**** Extract ****
A little hands on never hurts. I try to cover all the bases in my presentation. Lots of photos. But, actually performing the work...making the nucs...is a big help to those planning on trying the technique.

I won't be at your conference until Saturday mid-morning. Kirk could do the workshop if you want to do it earlier. Or, we could do it together...now that would be something.

Equipment is available from Pat at New England Farms: www.newenglandfarms.com


----------



## deknow

Michael Palmer said:


> I won't be at your conference until Saturday mid-morning. Kirk could do the workshop if you want to do it earlier. Or, we could do it together...now that would be something.


ok, we will plan on having some kind of hands on "making up nucs to overwinter"...this is great![/quote]



> Equipment is available from Pat at New England Farms: www.newenglandfarms.com


ahhh, very good to know! i notice that he doesn't offer the feeder, but a divided hive body instead. being able to get the 4 frame boxes that can go over the divided 10 frame body is a real plus!

deknow


----------



## winevines

ahhh, very good to know! i notice that he doesn't offer the feeder, but a divided hive body instead. being able to get the 4 frame boxes that can go over the divided 10 frame body is a real plus!
**** Record set ****
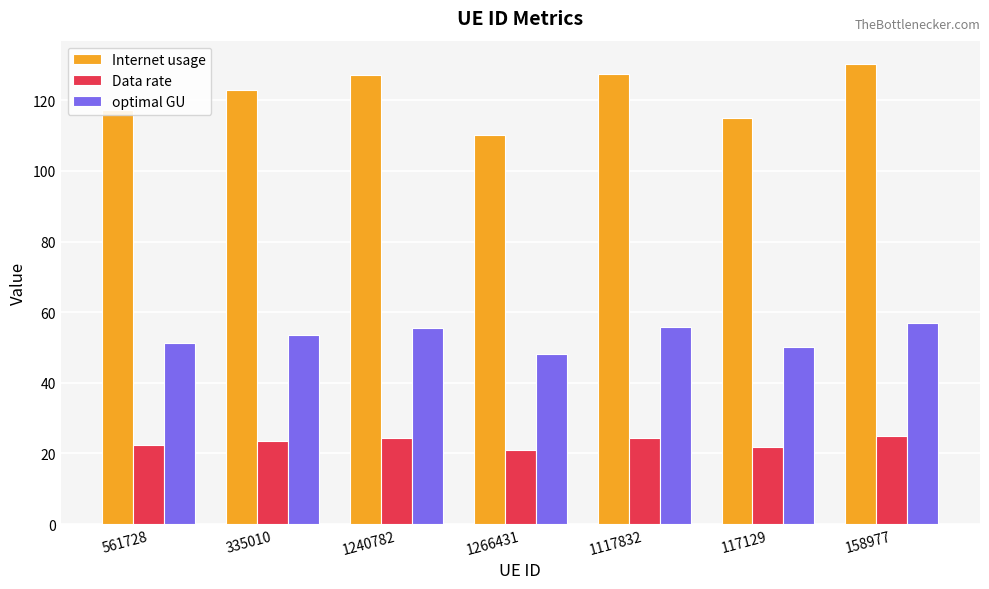

What is the smallest value displayed?

21.0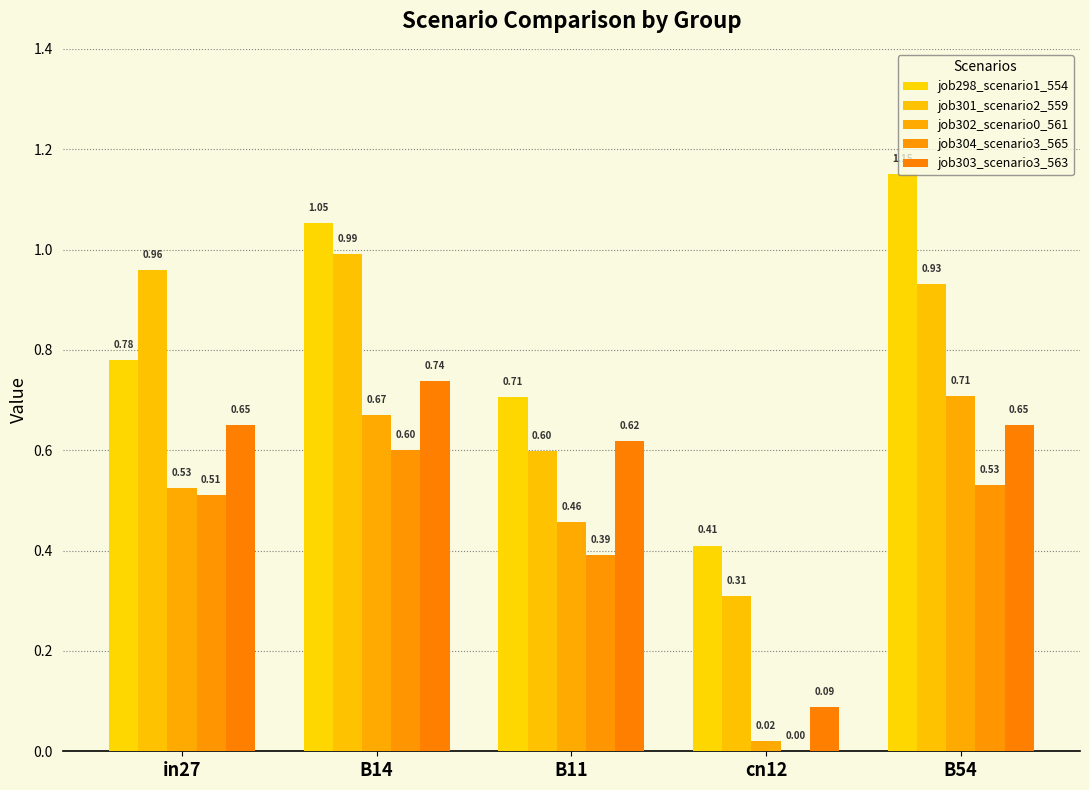

What is the difference between the job302_scenario0_561 values at cn12 and B14?

0.6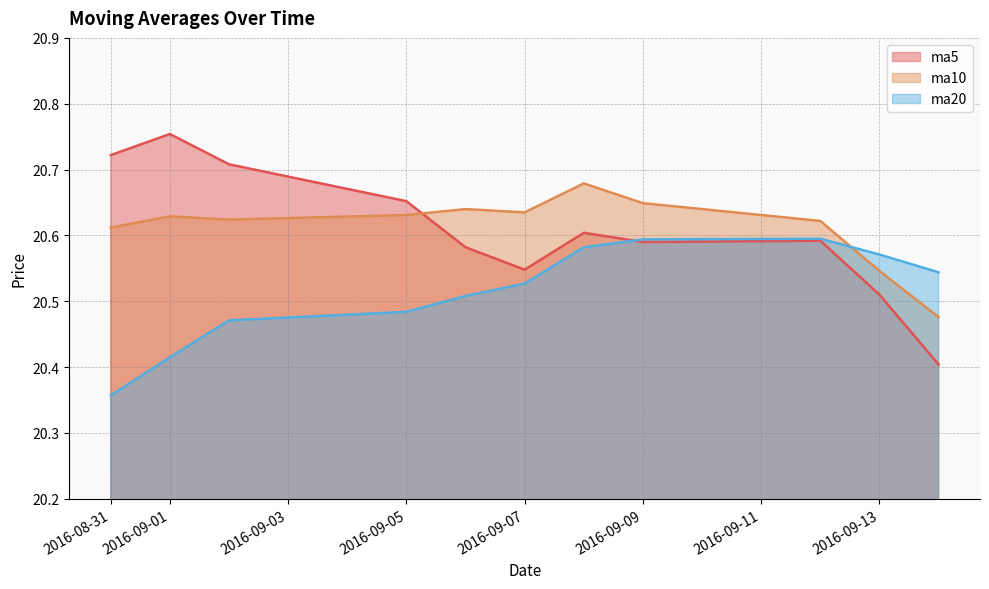

Rank the categories by ma20 value from lowest to highest.

2016-08-31, 2016-09-01, 2016-09-02, 2016-09-05, 2016-09-06, 2016-09-07, 2016-09-14, 2016-09-13, 2016-09-08, 2016-09-09, 2016-09-12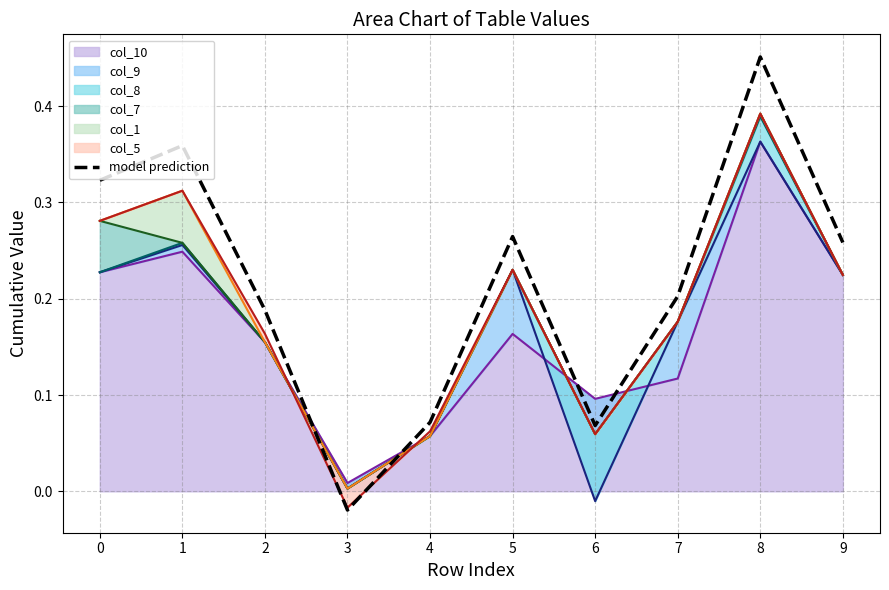

What is the average value?

0.2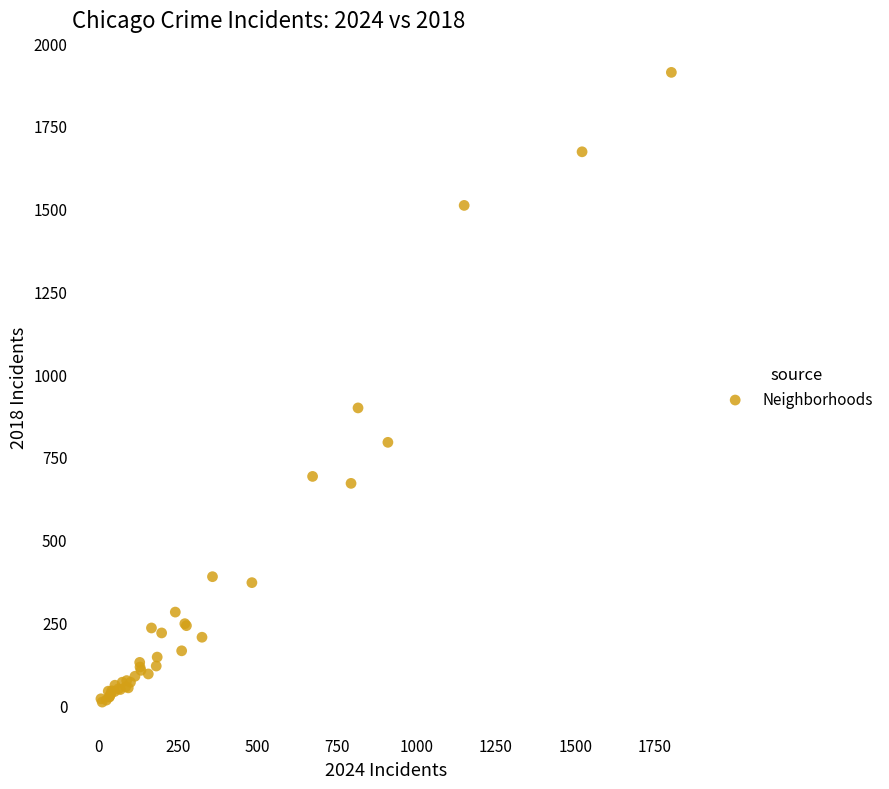

What Y value in the scatter plot is closest to 960?

898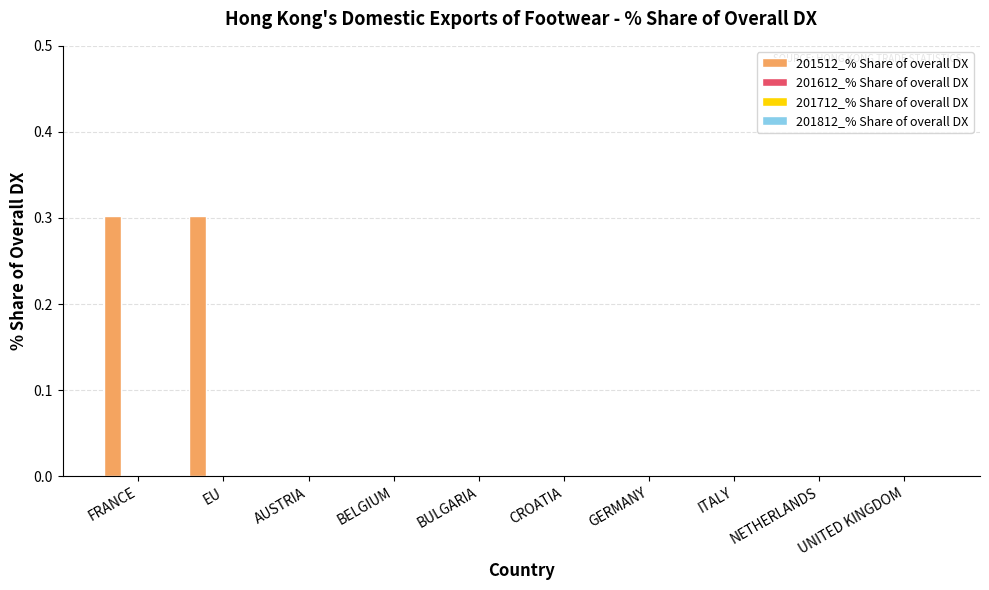

Does the chart contain stacked bars?

No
****
* Problem: Extend the beekeeping forum thread about making nucs to overwinter, starting right after its last sentence.

* Written response:
/QUOTE]

We had a lot of trouble getting an order filled from the folks at New England farms. My friend waited a year for his woodenware and I finally gave up after 6 months and 4 phone calls. Maybe they don't like Southerners?

There are other folks now making this type of equipment. I have worked with Nevin Rank at Honey Rustlin Farms who makes divided hive bodies and made four frame nucs for me on special request. I also worked with him to develop a bottom board that will hold two nucs which works great. We like it with screened bottom boards and mite trays. Wroked fine this past winter which was cold with snow on the ground for months. This stuff may or may not be on his website, but he will make them for you. See: http://www.honeyrustler.com/Beekeeping_catalog.html

In the past Kelley bee also sold 4 frame nucs which fit on top of divided deeps. There is also someone on this list who advertised selling 4 frame nucs but I can not recall who it was.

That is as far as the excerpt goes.